For sample-level objectives like classification, ranking, or preference learning, the denominator may not need to be token count. The core principle is not “divide by tokens for all tasks,” but to choose the correct statistical unit based on the objective function definition and ensure consistency before and after accumulation.
Common Misconceptions
Misconception 1: Dividing Mean Loss by Accumulation Steps is Always Correct
This is only valid when the statistical unit and effective count are the same across micro-batches. For variable-length token tasks, unify normalization over the loss sum and total effective tokens.
Misconception 2: Synchronizing Every Micro-batch is Just a Performance Issue
It usually doesn’t change the mathematical result, but it introduces unnecessary All-Reduce operations, significantly undermining the value of gradient accumulation in reducing communication frequency.
Misconception 3: The Scheduler Can Advance by DataLoader Batch
This causes the learning rate to advance with micro-steps rather than parameter updates. After changing accumulation steps, training curves become directly incomparable.
Misconception 4: Gradient Clipping on Every Micro-batch
This alters the direction and magnitude of the summed vectors. Gradient clipping should be applied to the final gradient of the complete accumulation window.

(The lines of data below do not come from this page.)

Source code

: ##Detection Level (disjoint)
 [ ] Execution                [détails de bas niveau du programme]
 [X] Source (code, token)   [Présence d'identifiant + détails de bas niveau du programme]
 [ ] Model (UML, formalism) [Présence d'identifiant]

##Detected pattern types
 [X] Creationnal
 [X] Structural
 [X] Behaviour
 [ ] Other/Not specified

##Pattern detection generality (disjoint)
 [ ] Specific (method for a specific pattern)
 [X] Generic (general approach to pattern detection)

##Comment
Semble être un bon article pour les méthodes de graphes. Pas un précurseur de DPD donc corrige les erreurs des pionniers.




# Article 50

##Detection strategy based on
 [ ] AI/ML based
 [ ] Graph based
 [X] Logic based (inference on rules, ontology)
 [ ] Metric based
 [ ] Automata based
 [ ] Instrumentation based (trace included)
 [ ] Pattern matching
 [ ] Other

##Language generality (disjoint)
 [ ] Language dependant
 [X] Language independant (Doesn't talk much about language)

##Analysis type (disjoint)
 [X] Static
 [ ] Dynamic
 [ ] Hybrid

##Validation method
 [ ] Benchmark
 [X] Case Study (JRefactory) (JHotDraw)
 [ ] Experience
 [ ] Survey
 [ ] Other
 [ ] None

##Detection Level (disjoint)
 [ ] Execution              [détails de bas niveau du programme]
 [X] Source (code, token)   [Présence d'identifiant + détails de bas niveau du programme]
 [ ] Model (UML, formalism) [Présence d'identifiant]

Misconception 5: Using a Fixed Divisor for Tail Windows
Incomplete windows must use actual statistics or be explicitly discarded; do not pretend they still contain the full number of micro-batches.
Production Checklist
- Compare parameter update differences between a “single large batch step” and “multiple micro-batch accumulation step” using the same random seed;
- Construct samples with vastly different lengths to verify short samples are not amplified with equal weight;
- Check that global effective token counts are aggregated across ranks;
- Profile the number of All-Reduce operations per optimizer update to confirm intermediate micro-batches are not synchronized;
- Verify that
no_sync()covers both Forward and Backward; - Confirm tail window, empty label window, and DataLoader end behavior;
- Under FP16, confirm the order: Unscale → Clip → Step → Update;
- When overflow skips a step, ensure the scheduler, EMA, and update ID do not advance;
- Log micro-step, optimizer update, and cumulative effective tokens simultaneously;
- After changing
gradient_accumulation_steps, re-verify warmup and total update count.